Your objective:
Work through the records below and tally every line containing "wire". Reply with the total alone.

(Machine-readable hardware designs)

⟨

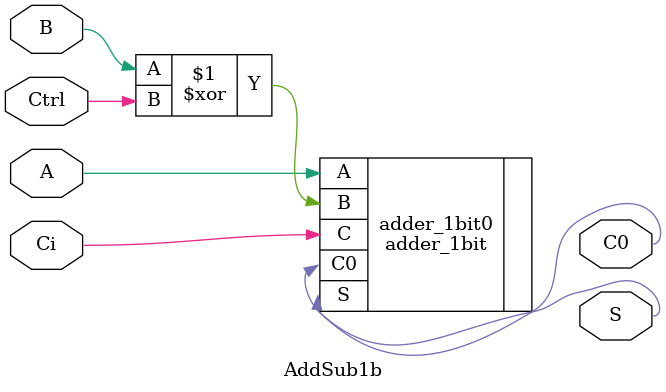
<source format=v>
`timescale 1ns / 1ps
module AddSub1b(
	input wire A, B, Ci, Ctrl,
	output wire S, C0
    );
	 
	 adder_1bit adder_1bit0(
		.A(A),
		.B(B ^ Ctrl),
		.C(Ci),
		.S(S),
		.C0(C0)
		);


endmodule

</source>
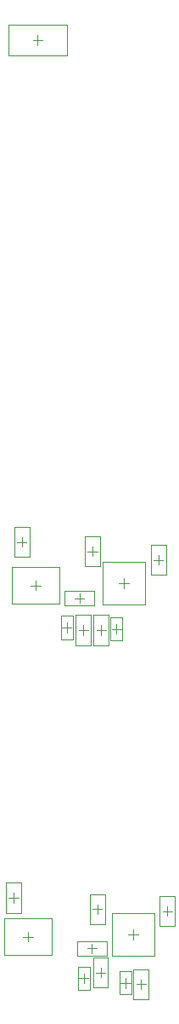
<source format=gbr>
%TF.GenerationSoftware,Altium Limited,Altium Designer,19.1.6 (110)*%
G04 Layer_Color=32768*
%FSLAX26Y26*%
%MOIN*%
%TF.FileFunction,Other,M15-Bottom_Assembly*%
%TF.Part,Single*%
G01*
G75*
%TA.AperFunction,NonConductor*%
%ADD55C,0.003937*%
%ADD66C,0.001968*%
D55*
X-24000Y-599402D02*
Y-561606D01*
X-42898Y-580504D02*
X-5102D01*
X-390685Y-1784000D02*
X-351315D01*
X-371000Y-1803685D02*
Y-1764315D01*
X-170898Y-1946000D02*
X-133102D01*
X-152000Y-1964898D02*
Y-1927102D01*
X-6898Y-1965000D02*
X30898D01*
X12000Y-1983898D02*
Y-1946102D01*
X23315Y-1775000D02*
X62685D01*
X43000Y-1794685D02*
Y-1755315D01*
X-219000Y-594402D02*
Y-556606D01*
X-237898Y-575504D02*
X-200102D01*
X6157Y-421528D02*
Y-382158D01*
X-13527Y-401842D02*
X25843D01*
X-340496Y-430189D02*
Y-390819D01*
X-360181Y-410504D02*
X-320811D01*
D66*
X-136701Y-278000D02*
X-99299D01*
X-118000Y-296701D02*
Y-259299D01*
X-147528Y-337055D02*
Y-218945D01*
X-88472Y-337055D02*
Y-218945D01*
X-147528Y-337055D02*
X-88472D01*
X-147528Y-218945D02*
X-88472D01*
X-113528Y-526449D02*
X-54472D01*
X-113528Y-644559D02*
X-54472D01*
Y-526449D01*
X-113528Y-644559D02*
Y-526449D01*
X-84000Y-604205D02*
Y-566803D01*
X-102701Y-585504D02*
X-65299D01*
X-47622Y-625779D02*
X-378D01*
X-47622Y-535228D02*
X-378D01*
X-47622Y-625779D02*
Y-535228D01*
X-378Y-625779D02*
Y-535228D01*
X-120000Y-1848701D02*
Y-1811299D01*
X-138701Y-1830000D02*
X-101299D01*
X-179055Y-1859528D02*
X-60945D01*
X-179055Y-1800473D02*
X-60945D01*
Y-1859528D02*
Y-1800473D01*
X-179055Y-1859528D02*
Y-1800473D01*
X-463520Y-1854866D02*
X-278480D01*
X-463520D02*
Y-1713134D01*
X-278480D01*
Y-1854866D02*
Y-1713134D01*
X-446701Y-1632000D02*
X-409299D01*
X-428000Y-1650701D02*
Y-1613299D01*
X-398472Y-1691055D02*
Y-1572945D01*
X-457527Y-1691055D02*
Y-1572945D01*
X-398472D01*
X-457527Y-1691055D02*
X-398472D01*
X-175622Y-1991275D02*
Y-1900724D01*
X-128378Y-1991275D02*
Y-1900724D01*
X-175622Y-1991275D02*
X-128378D01*
X-175622Y-1900724D02*
X-128378D01*
X35622Y-2010276D02*
Y-1919725D01*
X-11622Y-2010276D02*
Y-1919725D01*
X35622D01*
X-11622Y-2010276D02*
X35622D01*
X54299Y-1970000D02*
X91701D01*
X73000Y-1988701D02*
Y-1951299D01*
X43472Y-2029055D02*
Y-1910945D01*
X102528Y-2029055D02*
Y-1910945D01*
X43472Y-2029055D02*
X102528D01*
X43472Y-1910945D02*
X102528D01*
X-117701Y-1677000D02*
X-80299D01*
X-99000Y-1695701D02*
Y-1658299D01*
X-128528Y-1736055D02*
Y-1617945D01*
X-69472Y-1736055D02*
Y-1617945D01*
X-128528Y-1736055D02*
X-69472D01*
X-128528Y-1617945D02*
X-69472D01*
X-104701Y-1924000D02*
X-67299D01*
X-86000Y-1942701D02*
Y-1905299D01*
X-56472Y-1983055D02*
Y-1864945D01*
X-115528Y-1983055D02*
Y-1864945D01*
X-56472D01*
X-115528Y-1983055D02*
X-56472D01*
X125677Y-1857677D02*
Y-1692323D01*
X-39677Y-1857677D02*
Y-1692323D01*
Y-1857677D02*
X125677D01*
X-39677Y-1692323D02*
X125677D01*
X157299Y-1684000D02*
X194701D01*
X176000Y-1702701D02*
Y-1665299D01*
X146472Y-1743055D02*
Y-1624945D01*
X205528Y-1743055D02*
Y-1624945D01*
X146472Y-1743055D02*
X205528D01*
X146472Y-1624945D02*
X205528D01*
X-446779Y1782827D02*
X-219220D01*
Y1661173D02*
Y1782827D01*
X-446779Y1661173D02*
X-219220D01*
X-446779D02*
Y1782827D01*
X-333000Y1702315D02*
Y1741685D01*
X-352685Y1722000D02*
X-313315D01*
X-242622Y-530228D02*
X-195378D01*
X-242622Y-620779D02*
X-195378D01*
Y-530228D01*
X-242622Y-620779D02*
Y-530228D01*
X-76520Y-319165D02*
X88835D01*
X-76520Y-484520D02*
X88835D01*
X-76520D02*
Y-319165D01*
X88835Y-484520D02*
Y-319165D01*
X-247976Y-481370D02*
Y-339638D01*
X-433016D02*
X-247976D01*
X-433016Y-481370D02*
Y-339638D01*
Y-481370D02*
X-247976D01*
X-425024Y-299559D02*
X-365969D01*
X-425024Y-181449D02*
X-365969D01*
X-425024Y-299559D02*
Y-181449D01*
X-365969Y-299559D02*
Y-181449D01*
X-395496Y-259205D02*
Y-221803D01*
X-414197Y-240504D02*
X-376795D01*
X-183528Y-644559D02*
X-124472D01*
X-183528Y-526449D02*
X-124472D01*
X-183528Y-644559D02*
Y-526449D01*
X-124472Y-644559D02*
Y-526449D01*
X-154000Y-604205D02*
Y-566803D01*
X-172701Y-585504D02*
X-135299D01*
X-228055Y-490031D02*
Y-430976D01*
X-109945Y-490031D02*
Y-430976D01*
X-228055D02*
X-109945D01*
X-228055Y-490031D02*
X-109945D01*
X-187701Y-460504D02*
X-150299D01*
X-169000Y-479205D02*
Y-441803D01*
X111472Y-251449D02*
X170528D01*
X111472Y-369559D02*
X170528D01*
Y-251449D01*
X111472Y-369559D02*
Y-251449D01*
X141000Y-329205D02*
Y-291803D01*
X122299Y-310504D02*
X159701D01*
%TF.MD5,dbd61930482d6321403d2d0cc69530a5*%
M02*

</source>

⟩

Answer below:
2